Temporalized logics and automata for time granularity

TL;DR

This paper develops monadic second-order theories and automata for layered structures representing different levels of time granularity, enabling expressive and decidable temporal logics for complex temporal models.

Contribution

It introduces temporalized automata as automata-theoretic counterparts to temporalized logics, facilitating analysis of layered time structures.

Findings

Automata are closed under Boolean operations.

Decidability of the proposed automata and logics.

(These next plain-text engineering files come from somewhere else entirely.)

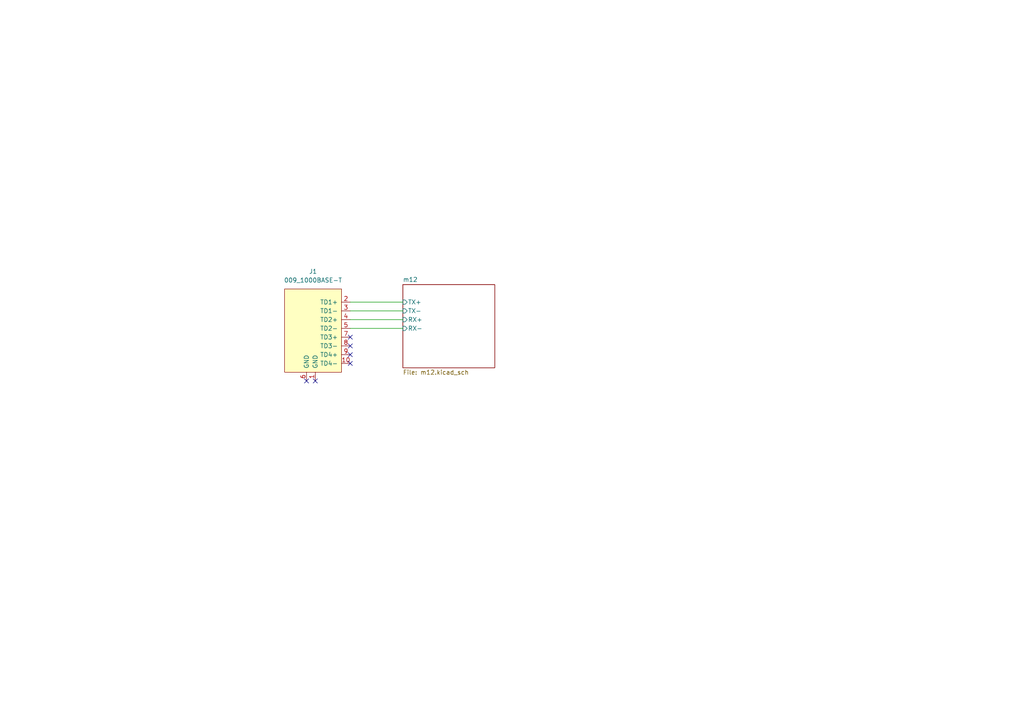
<source format=kicad_sch>
(kicad_sch (version 20211123) (generator eeschema)

  (uuid 2883316a-6104-4079-a748-e6212344d0f9)

  (paper "A4")

  (lib_symbols
    (symbol "put_on_edge:009_1000BASE-T" (pin_names (offset 1.016)) (in_bom yes) (on_board yes)
      (property "Reference" "J" (id 0) (at -2.54 13.97 0)
        (effects (font (size 1.27 1.27)))
      )
      (property "Value" "009_1000BASE-T" (id 1) (at 8.89 13.97 0)
        (effects (font (size 1.27 1.27)))
      )
      (property "Footprint" "" (id 2) (at 7.62 16.51 0)
        (effects (font (size 1.27 1.27)) hide)
      )
      (property "Datasheet" "" (id 3) (at 7.62 16.51 0)
        (effects (font (size 1.27 1.27)) hide)
      )
      (symbol "009_1000BASE-T_0_1"
        (rectangle (start -8.89 12.7) (end 7.62 -11.43)
          (stroke (width 0) (type default) (color 0 0 0 0))
          (fill (type background))
        )
      )
      (symbol "009_1000BASE-T_1_1"
        (pin power_in line (at -1.27 -13.97 90) (length 2.54)
          (name "GND" (effects (font (size 1.27 1.27))))
          (number "1" (effects (font (size 1.27 1.27))))
        )
        (pin bidirectional line (at -11.43 -8.89 0) (length 2.54)
          (name "TD4-" (effects (font (size 1.27 1.27))))
          (number "10" (effects (font (size 1.27 1.27))))
        )
        (pin bidirectional line (at -11.43 8.89 0) (length 2.54)
          (name "TD1+" (effects (font (size 1.27 1.27))))
          (number "2" (effects (font (size 1.27 1.27))))
        )
        (pin bidirectional line (at -11.43 6.35 0) (length 2.54)
          (name "TD1-" (effects (font (size 1.27 1.27))))
          (number "3" (effects (font (size 1.27 1.27))))
        )
        (pin bidirectional line (at -11.43 3.81 0) (length 2.54)
          (name "TD2+" (effects (font (size 1.27 1.27))))
          (number "4" (effects (font (size 1.27 1.27))))
        )
        (pin bidirectional line (at -11.43 1.27 0) (length 2.54)
          (name "TD2-" (effects (font (size 1.27 1.27))))
          (number "5" (effects (font (size 1.27 1.27))))
        )
        (pin power_in line (at 1.27 -13.97 90) (length 2.54)
          (name "GND" (effects (font (size 1.27 1.27))))
          (number "6" (effects (font (size 1.27 1.27))))
        )
        (pin bidirectional line (at -11.43 -1.27 0) (length 2.54)
          (name "TD3+" (effects (font (size 1.27 1.27))))
          (number "7" (effects (font (size 1.27 1.27))))
        )
        (pin bidirectional line (at -11.43 -3.81 0) (length 2.54)
          (name "TD3-" (effects (font (size 1.27 1.27))))
          (number "8" (effects (font (size 1.27 1.27))))
        )
        (pin bidirectional line (at -11.43 -6.35 0) (length 2.54)
          (name "TD4+" (effects (font (size 1.27 1.27))))
          (number "9" (effects (font (size 1.27 1.27))))
        )
      )
    )
  )


  (no_connect (at 101.6 102.87) (uuid cceba37e-2f8f-4cbb-ae27-ac62cc16fe54))
  (no_connect (at 88.9 110.49) (uuid ce9f2f72-bc2a-442f-965e-9cfdb0652dac))
  (no_connect (at 91.44 110.49) (uuid ce9f2f72-bc2a-442f-965e-9cfdb0652dad))
  (no_connect (at 101.6 100.33) (uuid d652436e-7cc6-444c-b3cf-298d4240b94c))
  (no_connect (at 101.6 105.41) (uuid d85bf75b-cfdb-41c7-afee-7c7bb936981c))
  (no_connect (at 101.6 97.79) (uuid febc47c1-e6fd-472c-8db7-7eeed1ceab0c))

  (wire (pts (xy 101.6 92.71) (xy 116.84 92.71))
    (stroke (width 0) (type default) (color 0 0 0 0))
    (uuid 1a0a4dca-209b-439e-9508-b1cb117d9948)
  )
  (wire (pts (xy 101.6 87.63) (xy 116.84 87.63))
    (stroke (width 0) (type default) (color 0 0 0 0))
    (uuid 4e3da396-e2fc-43d1-83a1-50ab5fedba96)
  )
  (wire (pts (xy 101.6 90.17) (xy 116.84 90.17))
    (stroke (width 0) (type default) (color 0 0 0 0))
    (uuid c1437939-bdc9-4b77-a516-71e86da06952)
  )
  (wire (pts (xy 101.6 95.25) (xy 116.84 95.25))
    (stroke (width 0) (type default) (color 0 0 0 0))
    (uuid eb313cc2-8185-411b-8b7e-fa75c71bfb3c)
  )

  (symbol (lib_id "put_on_edge:009_1000BASE-T") (at 90.17 96.52 0) (mirror y) (unit 1)
    (in_bom yes) (on_board yes) (fields_autoplaced)
    (uuid 93b280f7-6a72-461f-a036-cc0699ef1814)
    (property "Reference" "J1" (id 0) (at 90.805 78.74 0))
    (property "Value" "009_1000BASE-T" (id 1) (at 90.805 81.28 0))
    (property "Footprint" "on_edge:on_edge_2x05_device" (id 2) (at 82.55 80.01 0)
      (effects (font (size 1.27 1.27)) hide)
    )
    (property "Datasheet" "" (id 3) (at 82.55 80.01 0)
      (effects (font (size 1.27 1.27)) hide)
    )
    (pin "1" (uuid 59aa2963-b714-47bd-976b-bcff7aff55bb))
    (pin "10" (uuid 435a8e0f-5234-4afa-9bf8-5b0ee92dcc9a))
    (pin "2" (uuid f085f2a0-b9cb-4e18-b634-488521daa639))
    (pin "3" (uuid 68cf7a4c-dbb7-4945-a3c7-3f5f061da3b8))
    (pin "4" (uuid f474baf8-97cb-4a74-a0a1-5dba22b7f3b0))
    (pin "5" (uuid 3a280b3a-8217-49a0-9b52-7375a8f3e7d2))
    (pin "6" (uuid 1b87175f-aa26-45d5-a184-3c6069331f40))
    (pin "7" (uuid c37fb866-6735-4636-b8e2-3e83db5fcd94))
    (pin "8" (uuid b5af9cc1-7f5f-4cb6-be7d-ebf55d326a96))
    (pin "9" (uuid e8883b08-977d-4c59-b358-cc20d0e4132d))
  )

  (sheet (at 116.84 82.55) (size 26.67 24.13) (fields_autoplaced)
    (stroke (width 0.1524) (type solid) (color 0 0 0 0))
    (fill (color 0 0 0 0.0000))
    (uuid 8fbd7889-9183-4cb7-8226-dfa49ef07f6c)
    (property "Sheet name" "m12" (id 0) (at 116.84 81.8384 0)
      (effects (font (size 1.27 1.27)) (justify left bottom))
    )
    (property "Sheet file" "m12.kicad_sch" (id 1) (at 116.84 107.2646 0)
      (effects (font (size 1.27 1.27)) (justify left top))
    )
    (pin "TX-" input (at 116.84 90.17 180)
      (effects (font (size 1.27 1.27)) (justify left))
      (uuid fc8b338b-4f90-4a3d-bd72-ef62fad30da2)
    )
    (pin "RX-" input (at 116.84 95.25 180)
      (effects (font (size 1.27 1.27)) (justify left))
      (uuid f8e1bc61-5b9f-47a6-8619-46d146820a20)
    )
    (pin "RX+" input (at 116.84 92.71 180)
      (effects (font (size 1.27 1.27)) (justify left))
      (uuid 98540862-f9bc-4ea0-bcda-3644cc49cec5)
    )
    (pin "TX+" input (at 116.84 87.63 180)
      (effects (font (size 1.27 1.27)) (justify left))
      (uuid 5d1091c0-5cc0-4c71-987a-b36e6b63aa34)
    )
  )

  (sheet_instances
    (path "/" (page "1"))
    (path "/8fbd7889-9183-4cb7-8226-dfa49ef07f6c" (page "2"))
  )

  (symbol_instances
    (path "/93b280f7-6a72-461f-a036-cc0699ef1814"
      (reference "J1") (unit 1) (value "009_1000BASE-T") (footprint "on_edge:on_edge_2x05_device")
    )
    (path "/8fbd7889-9183-4cb7-8226-dfa49ef07f6c/20bf1f96-1d2d-426a-a3b2-eab2fb9f6545"
      (reference "J2") (unit 1) (value "M12D-04PFFP-SF8001") (footprint "b095:M12D")
    )
  )
)

</source>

Expressive equivalence between automata and temporal logics.

Abstract

Suitable extensions of the monadic second-order theory of k successors have been proposed in the literature to capture the notion of time granularity. In this paper, we provide the monadic second-order theories of downward unbounded layered structures, which are infinitely refinable structures consisting of a coarsest domain and an infinite number of finer and finer domains, and of upward unbounded layered structures, which consist of a finest domain and an infinite number of coarser and coarser domains, with expressively complete and elementarily decidable temporal logic counterparts. We obtain such a result in two steps. First, we define a new class of combined automata, called temporalized automata, which can be proved to be the automata-theoretic counterpart of temporalized logics, and show that relevant properties, such as closure under Boolean operations, decidability, and expressive equivalence with respect to temporal logics, transfer from component automata to temporalized ones. Then, we exploit the correspondence between temporalized logics and automata to reduce the task of finding the temporal logic counterparts of the given theories of time granularity to the easier one of finding temporalized automata counterparts of them.